[Start of Attachment]
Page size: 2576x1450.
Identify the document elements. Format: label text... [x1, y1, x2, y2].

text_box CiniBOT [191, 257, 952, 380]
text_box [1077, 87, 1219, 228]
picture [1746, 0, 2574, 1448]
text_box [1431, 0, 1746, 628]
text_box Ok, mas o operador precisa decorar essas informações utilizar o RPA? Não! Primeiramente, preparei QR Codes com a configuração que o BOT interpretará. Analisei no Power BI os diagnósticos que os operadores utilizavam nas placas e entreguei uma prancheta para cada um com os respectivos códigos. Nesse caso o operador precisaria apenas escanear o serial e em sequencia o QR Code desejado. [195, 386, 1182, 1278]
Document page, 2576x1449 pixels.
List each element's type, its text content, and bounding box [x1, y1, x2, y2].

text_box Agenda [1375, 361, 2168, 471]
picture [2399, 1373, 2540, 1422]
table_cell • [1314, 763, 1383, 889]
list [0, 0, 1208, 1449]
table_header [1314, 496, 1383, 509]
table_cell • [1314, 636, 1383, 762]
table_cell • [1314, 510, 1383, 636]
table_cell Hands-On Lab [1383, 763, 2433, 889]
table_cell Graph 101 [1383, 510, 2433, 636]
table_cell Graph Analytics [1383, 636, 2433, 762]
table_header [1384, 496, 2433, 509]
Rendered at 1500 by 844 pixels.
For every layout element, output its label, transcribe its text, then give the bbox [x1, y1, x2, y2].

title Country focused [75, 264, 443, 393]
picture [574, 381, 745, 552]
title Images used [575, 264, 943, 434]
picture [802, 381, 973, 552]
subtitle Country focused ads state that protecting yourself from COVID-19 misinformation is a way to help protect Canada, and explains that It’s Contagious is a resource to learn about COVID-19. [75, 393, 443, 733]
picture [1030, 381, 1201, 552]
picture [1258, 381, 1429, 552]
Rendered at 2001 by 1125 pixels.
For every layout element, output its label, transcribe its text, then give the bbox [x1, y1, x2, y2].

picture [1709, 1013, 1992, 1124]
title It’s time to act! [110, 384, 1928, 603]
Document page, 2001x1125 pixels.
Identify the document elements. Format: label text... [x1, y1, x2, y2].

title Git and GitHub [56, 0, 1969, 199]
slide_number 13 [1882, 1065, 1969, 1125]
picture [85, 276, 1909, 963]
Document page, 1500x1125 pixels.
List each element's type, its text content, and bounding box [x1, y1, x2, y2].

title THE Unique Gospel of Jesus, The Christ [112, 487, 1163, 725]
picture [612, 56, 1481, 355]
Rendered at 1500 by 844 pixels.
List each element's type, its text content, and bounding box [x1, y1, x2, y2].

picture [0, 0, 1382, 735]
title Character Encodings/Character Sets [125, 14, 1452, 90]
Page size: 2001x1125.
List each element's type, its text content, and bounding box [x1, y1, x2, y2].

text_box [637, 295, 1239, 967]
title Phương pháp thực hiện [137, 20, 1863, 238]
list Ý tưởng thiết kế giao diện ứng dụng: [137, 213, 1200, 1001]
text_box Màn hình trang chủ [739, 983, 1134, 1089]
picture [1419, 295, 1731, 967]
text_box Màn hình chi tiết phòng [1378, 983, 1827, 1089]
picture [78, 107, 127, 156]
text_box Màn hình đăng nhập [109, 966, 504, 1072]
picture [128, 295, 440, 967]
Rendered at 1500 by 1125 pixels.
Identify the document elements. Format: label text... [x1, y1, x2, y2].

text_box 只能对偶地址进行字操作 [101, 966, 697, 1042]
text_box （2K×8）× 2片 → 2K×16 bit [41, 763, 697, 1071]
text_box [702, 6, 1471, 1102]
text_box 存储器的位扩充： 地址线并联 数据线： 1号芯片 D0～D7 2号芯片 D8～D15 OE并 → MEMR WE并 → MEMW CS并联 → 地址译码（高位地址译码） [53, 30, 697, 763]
[End of Attachment]
Task statement:
Your task is to restate, word for word, each line from the one that includes "Document page, 1500x1125 pixels." to the end of the records, with both ends included and nothing else.

Solution to this problem:
Document page, 1500x1125 pixels.
List each element's type, its text content, and bounding box [x1, y1, x2, y2].

title THE Unique Gospel of Jesus, The Christ [112, 487, 1163, 725]
picture [612, 56, 1481, 355]
Rendered at 1500 by 844 pixels.
List each element's type, its text content, and bounding box [x1, y1, x2, y2].

picture [0, 0, 1382, 735]
title Character Encodings/Character Sets [125, 14, 1452, 90]
Page size: 2001x1125.
List each element's type, its text content, and bounding box [x1, y1, x2, y2].

text_box [637, 295, 1239, 967]
title Phương pháp thực hiện [137, 20, 1863, 238]
list Ý tưởng thiết kế giao diện ứng dụng: [137, 213, 1200, 1001]
text_box Màn hình trang chủ [739, 983, 1134, 1089]
picture [1419, 295, 1731, 967]
text_box Màn hình chi tiết phòng [1378, 983, 1827, 1089]
picture [78, 107, 127, 156]
text_box Màn hình đăng nhập [109, 966, 504, 1072]
picture [128, 295, 440, 967]
Rendered at 1500 by 1125 pixels.
Identify the document elements. Format: label text... [x1, y1, x2, y2].

text_box 只能对偶地址进行字操作 [101, 966, 697, 1042]
text_box （2K×8）× 2片 → 2K×16 bit [41, 763, 697, 1071]
text_box [702, 6, 1471, 1102]
text_box 存储器的位扩充： 地址线并联 数据线： 1号芯片 D0～D7 2号芯片 D8～D15 OE并 → MEMR WE并 → MEMW CS并联 → 地址译码（高位地址译码） [53, 30, 697, 763]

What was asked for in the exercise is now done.